Но беда заключалась в том, что ни врач, ни его провожатый не имели при себе денег, и сегодня двое шутников с большой дороги оказались без копейки.
Они сидели и пили, им принесли пока что полный графин вина.
Но они знали, что при свете солнца народ не допустит бесплатного ухода из кабака, поднимут крик, сбегутся толпой, чего доброго, побьют, снимут у них все золото с шей и пальцев.
И пока приползут стражи порядка, все будет уже кончено.
Напряжение росло.
Уже вокруг бармена сбилась кучка людей – огромный повар, грубый официант почему-то с топориком в руке и местный дурачок, щетинистый детина с маленькими глазками, большими кулаками и широкой улыбкой.
Тутошний народ не любил сына судьи.

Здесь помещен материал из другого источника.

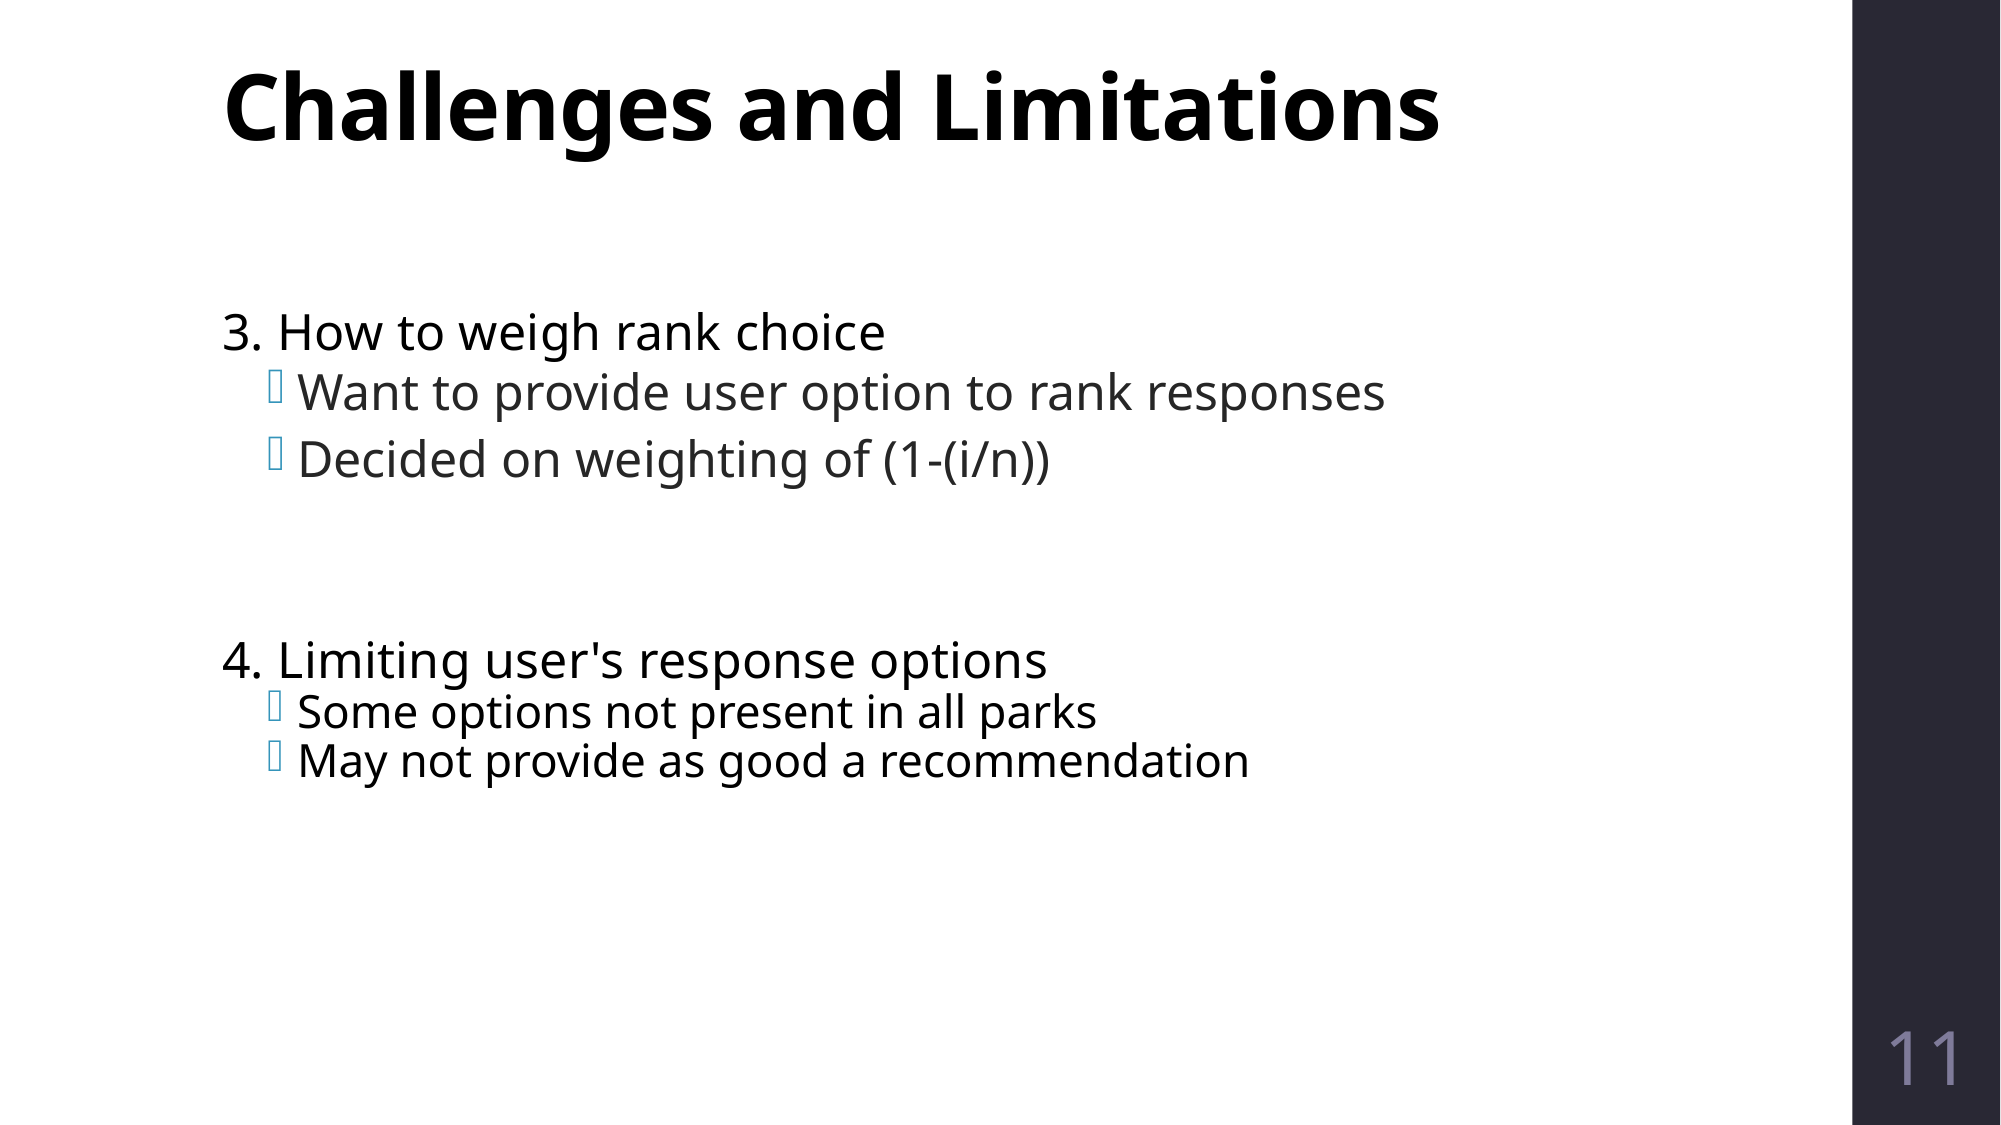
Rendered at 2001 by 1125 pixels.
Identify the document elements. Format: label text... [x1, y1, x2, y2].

slide_number 11 [1852, 1012, 2000, 1110]
title Challenges and Limitations [206, 60, 1797, 278]
list 3. How to weigh rank choice Want to provide user option to rank responses Decided on weighting of (1-(i/n)) 4. Limiting user's response options Some options not present in all parks May not provide as good a recommendation [206, 299, 1617, 1014]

Монах приблизился к двум мрачным посетителям и сел прямо перед ними, буквально за соседний столик.
Он заказал себе стакан вина и громко сказал официанту:
– У тебя будет сдача с золотой монеты? Я иду в монастырь, несу хорошую весть: один грешник завещал нам котелок с золотом!
Официант был не дурак и знал, что монахи все как один жулики, вроде они бедны, вроде они нищие – а живут! А на что, встает вопрос?
Официант криво улыбнулся и сказал:
– Сдачи пока что не будет. Посетители не платят.
– Подожду, спаси тебя Господь, – мирно ответил старик.
И за соседним столиком прекрасно расслышали весь разговор, четыре уха растопырились, десять пальцев сжались.
Когда монах встал, не тронувши своего стакана, и похромал к дверям, официант не пошел вслед за ним, потому что это сделали двое, только что бесплатно выпившие графин вина.
Они на ходу бросили официанту:
– Отдадим вдвое, но завтра.
Тот пожал плечами:
– Я пока не сошел с ума. Оставьте залог, тогда пойдете.
Пока было светло, на дороге попадались прохожие, повозки и автомобили, да и монах был слишком заметной личностью в тех местах, с ним здоровались, он благословлял спины прошедших мимо, ни у кого не было времени болтать о божественном с Трифоном.